Jorge Larrosa

Personal information
- Full name: Jorge Larrosa Bolea
- Date of birth: 16 December 1985 (age 40)
- Place of birth: Huesca, Spain
- Height: 1.81 m (5 ft 11 in)
- Position: Goalkeeper

Youth career
- Peñas Oscenses

Senior career*
- Years: Team / Apps / (Gls)
- 2004–2005: Sariñena
- 2005–2006: Jacetano
- 2006–2012: Huesca / 10 / (0)
- 2012–2013: Barbastro / 14 / (0)
- 2014–2015: Almudévar

= Jorge Larrosa =

Spanish footballer (born 1985)

Jorge Larrosa Bolea (born 16 December 1985) is a Spanish former footballer who played as a goalkeeper.

==Football career==
Born in Huesca, Aragon, Larrosa played the vast majority of his career in lower league football.

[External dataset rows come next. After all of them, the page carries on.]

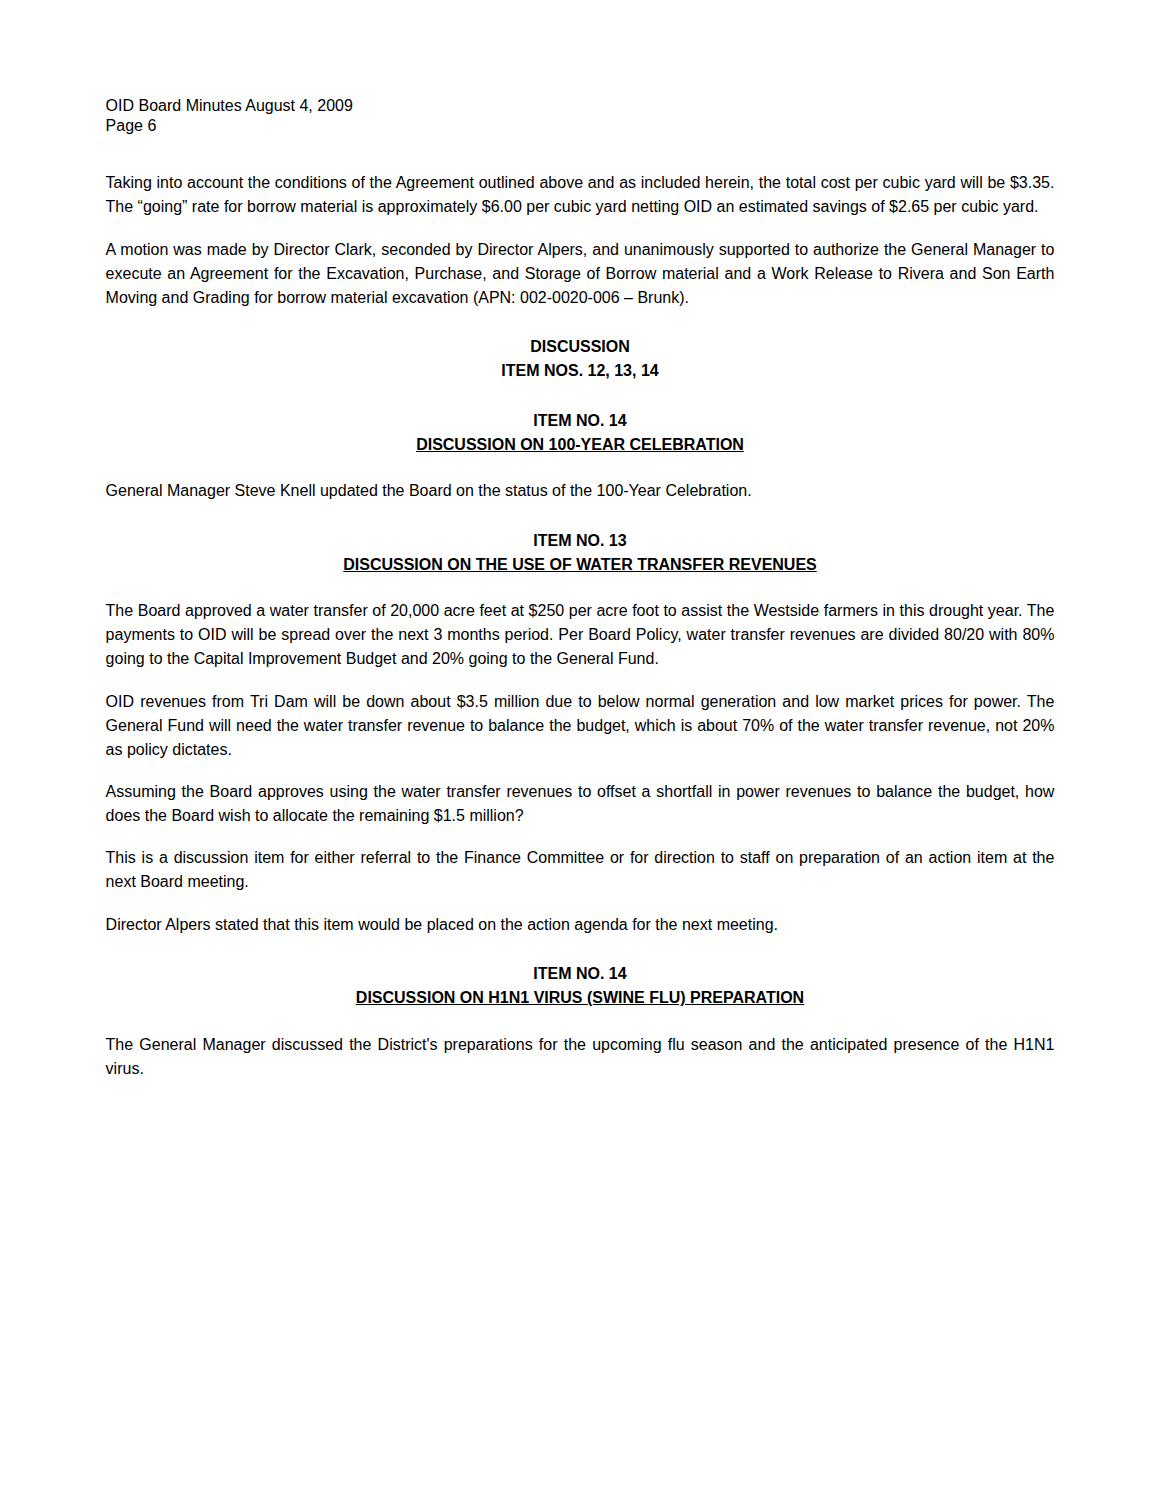OID Board Minutes August 4, 2009
Page 6
Taking into account the conditions of the Agreement outlined above and as included herein, the total cost per cubic yard will be $3.35. The “going” rate for borrow material is approximately $6.00 per cubic yard netting OID an estimated savings of $2.65 per cubic yard.
A motion was made by Director Clark, seconded by Director Alpers, and unanimously supported to authorize the General Manager to execute an Agreement for the Excavation, Purchase, and Storage of Borrow material and a Work Release to Rivera and Son Earth Moving and Grading for borrow material excavation (APN: 002-0020-006 – Brunk).
DISCUSSION
ITEM NOS. 12, 13, 14
ITEM NO. 14
DISCUSSION ON 100-YEAR CELEBRATION
General Manager Steve Knell updated the Board on the status of the 100-Year Celebration.
ITEM NO. 13
DISCUSSION ON THE USE OF WATER TRANSFER REVENUES
The Board approved a water transfer of 20,000 acre feet at $250 per acre foot to assist the Westside farmers in this drought year. The payments to OID will be spread over the next 3 months period. Per Board Policy, water transfer revenues are divided 80/20 with 80% going to the Capital Improvement Budget and 20% going to the General Fund.
OID revenues from Tri Dam will be down about $3.5 million due to below normal generation and low market prices for power. The General Fund will need the water transfer revenue to balance the budget, which is about 70% of the water transfer revenue, not 20% as policy dictates.
Assuming the Board approves using the water transfer revenues to offset a shortfall in power revenues to balance the budget, how does the Board wish to allocate the remaining $1.5 million?
This is a discussion item for either referral to the Finance Committee or for direction to staff on preparation of an action item at the next Board meeting.
Director Alpers stated that this item would be placed on the action agenda for the next meeting.
ITEM NO. 14
DISCUSSION ON H1N1 VIRUS (SWINE FLU) PREPARATION
The General Manager discussed the District's preparations for the upcoming flu season and the anticipated presence of the H1N1 virus.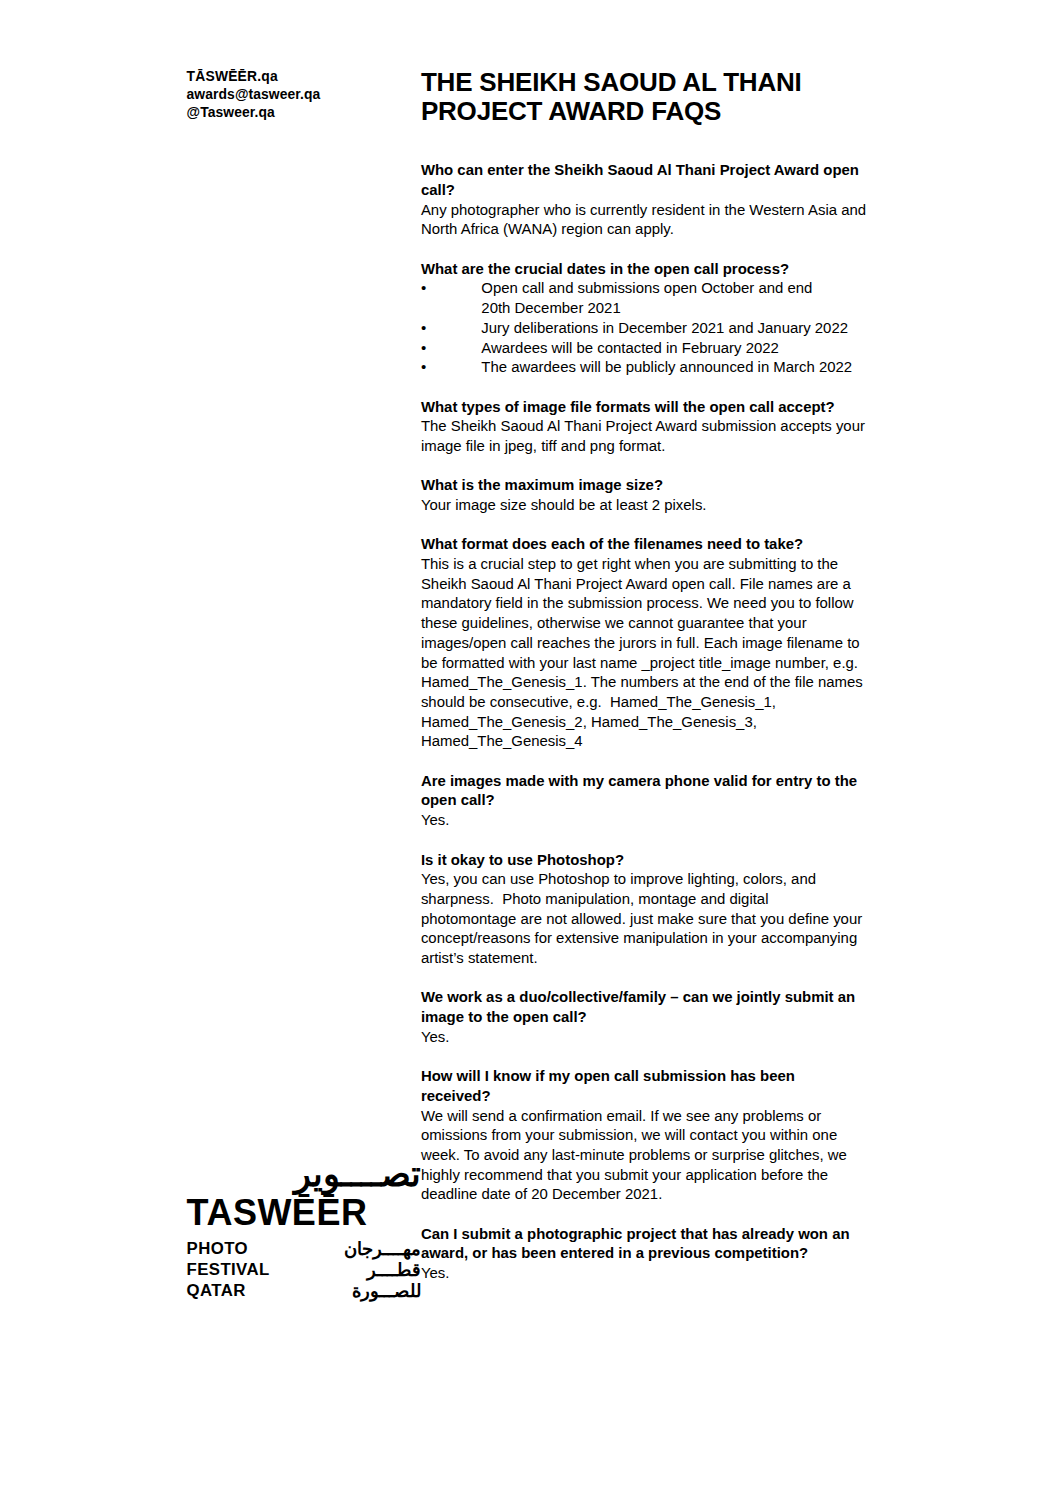TĀSWĒĒR.qa
awards@tasweer.qa
@Tasweer.qa
THE SHEIKH SAOUD AL THANI
PROJECT AWARD FAQS
Who can enter the Sheikh Saoud Al Thani Project Award open call?
Any photographer who is currently resident in the Western Asia and North Africa (WANA) region can apply.
What are the crucial dates in the open call process?
Open call and submissions open October and end20th December 2021
Jury deliberations in December 2021 and January 2022
Awardees will be contacted in February 2022
The awardees will be publicly announced in March 2022
What types of image file formats will the open call accept?
The Sheikh Saoud Al Thani Project Award submission accepts your image file in jpeg, tiff and png format.
What is the maximum image size?
Your image size should be at least 2 pixels.
What format does each of the filenames need to take?
This is a crucial step to get right when you are submitting to the Sheikh Saoud Al Thani Project Award open call. File names are a mandatory field in the submission process. We need you to follow these guidelines, otherwise we cannot guarantee that your images/open call reaches the jurors in full. Each image filename to be formatted with your last name _project title_image number, e.g. Hamed_The_Genesis_1. The numbers at the end of the file names should be consecutive, e.g. Hamed_The_Genesis_1, Hamed_The_Genesis_2, Hamed_The_Genesis_3, Hamed_The_Genesis_4
Are images made with my camera phone valid for entry to the open call?
Yes.
Is it okay to use Photoshop?
Yes, you can use Photoshop to improve lighting, colors, and sharpness. Photo manipulation, montage and digital photomontage are not allowed. just make sure that you define your concept/reasons for extensive manipulation in your accompanying artist’s statement.
We work as a duo/collective/family – can we jointly submit an image to the open call?
Yes.
How will I know if my open call submission has been received?
We will send a confirmation email. If we see any problems or omissions from your submission, we will contact you within one week. To avoid any last-minute problems or surprise glitches, we highly recommend that you submit your application before the deadline date of 20 December 2021.
Can I submit a photographic project that has already won an award, or has been entered in a previous competition?
Yes.
تصــــوير
TASWĒĒR
| PHOTO | مهــــرجان |
| FESTIVAL | قطــــر |
| QATAR | للصـــورة |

He spent six seasons under contract to local club SD Huesca and, on 31 October 2009, he appeared in his first and only match in Segunda División: after Miguel was sent off in the 23rd minute of the away fixture against Córdoba CF, he replaced field player Lluís Sastre and conceded twice in a 1–2 loss.

In 2012, Larrosa signed with neighbouring UD Barbastro in Tercera División.